Par suite d’une erreur matérielle, le Président et le Directeur Général n’ont pas été reconduits dans leurs fonctions le 17 décembre 1994, leurs pouvoirs n’ont pas été renouvelés. Il appartient donc à l’organe chargé du suivi de la vie sociale de la société, d’éviter à l’avenir ce type de situation. La rémunération du Directeur Général, si elle est débattue en conseil, n’a pas fait l’objet d’une délibération formelle reprise au procès-verbal. La société a sous-traité sa vie sociale à un notaire qui ne semble pas maîtriser totalement le fonctionnement des SEM, ce qui conduit à ne pas rigoureusement respecter le formalisme que nécessite le fonctionnement de ce type de société. Quelques observations peuvent être faites dans ce domaine :
Les documents adressés aux administrateurs sont souvent incomplets, notamment lors du conseil qui approuve le budget de l’exercice à venir. Une concertation avec la société permettrait de disposer d’un projet de budget. Il semblerait, selon les procès-verbaux, que la discussion en conseil n’ait lieu qu’autour des objectifs de résultat de l’exercice à venir. La société adresse ensuite au Préfet les délibérations du conseil.

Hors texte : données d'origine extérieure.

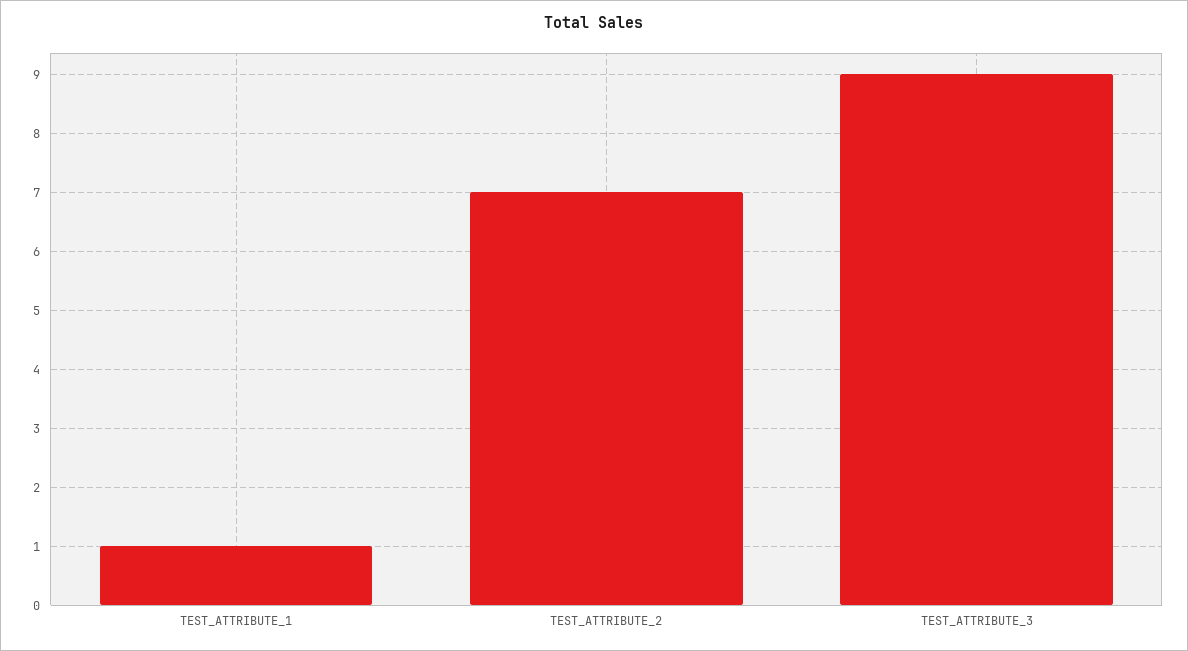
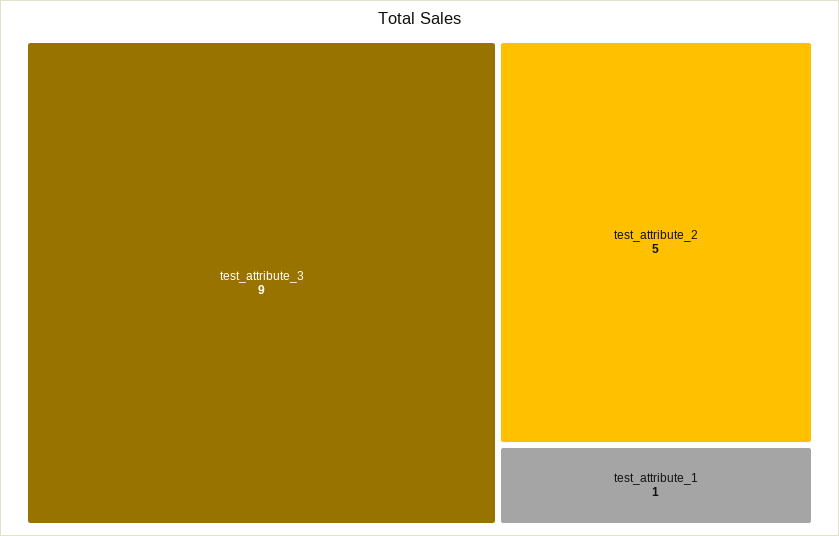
TEST_ATTRIBUTE_2: 7 -> 5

La préparation de l’assemblée générale annuelle devrait, elle aussi, respecter un certain formalisme comme l’envoi préalable du rapport de gestion et des projets de résolutions. Les décisions de lancement des opérations propres mériteraient un examen plus approfondi sur la base de documents préalablement envoyés aux administrateurs. La chambre régionale des comptes de Guadeloupe prend toutefois note des améliorations déjà intervenues en ce domaine.